税務係争全体の把握度を高めることは長年の目標でしたが、各国レベルでの第2の柱のグローバル・ミニマム課税ルールの導入拡大や、一方的に課されるデジタルサービス税は管理が必要な新たなリスクになり得るという懸念から、この目標達成はより緊急性を帯びてきています。調査結果では明確に示されており、全ての税務係争に対する把握度が高い税務部門は、より満足のいく結果を得ています。

税務ガバナンスを強化する

強固で適応性のある税務ガバナンスは、リスクに応じて納税者をランク付けする当局に対して信頼性を示すと同時に、係争が発生した際に企業が自信を持って対応できる体制を整えます。これは、税務係争環境において影響力を高める生成AIを補完し、その管理を支える「人間の関与(ヒューマン・イン・ザ・ループ)」という要素です。優れた税務ガバナンスの主要な7つの要素を導入する際には、企業はこれら7つの活動を全て実施すべきですが、1つしか実施していない企業が多いのが現状です。

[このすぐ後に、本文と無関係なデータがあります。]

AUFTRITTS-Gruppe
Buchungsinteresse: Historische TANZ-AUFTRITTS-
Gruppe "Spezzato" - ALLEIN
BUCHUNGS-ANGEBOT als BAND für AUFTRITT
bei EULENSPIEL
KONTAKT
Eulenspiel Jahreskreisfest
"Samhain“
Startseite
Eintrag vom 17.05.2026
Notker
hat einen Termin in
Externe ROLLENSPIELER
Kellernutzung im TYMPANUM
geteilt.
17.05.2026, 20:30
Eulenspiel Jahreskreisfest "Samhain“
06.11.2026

代替的な係争解決制度を活用し、可能な限り確実性を追求する

APA、MAP、その他の代替的な係争解決制度に対する不満は、本調査およびEY移転価格調査でこれまで繰り返し示されてきました。しかし、より強固な税務ガバナンスと生成AIを組み合わせて、これらの制度の適用要件をより効率的または容易に満たせる可能性があります。今後の税務係争の環境においては、得られる確実性は全て追求することが重要となります。


サマリー

2025年の税務リスクと税務係争に関する調査によると、税務部門は、リスクおよび係争の管理が改善されることを期待してAIツールに投資しています。これは、第2の柱のグローバル・ミニマム課税や移転価格に関する継続的な懸念に加え、デジタルサービス税が新たに最大の懸念事項として浮上するなど、税務係争の要因が多様化している中で特に顕著です。また、税務ガバナンスの強化は、将来の成功に向けた重要なステップとなります。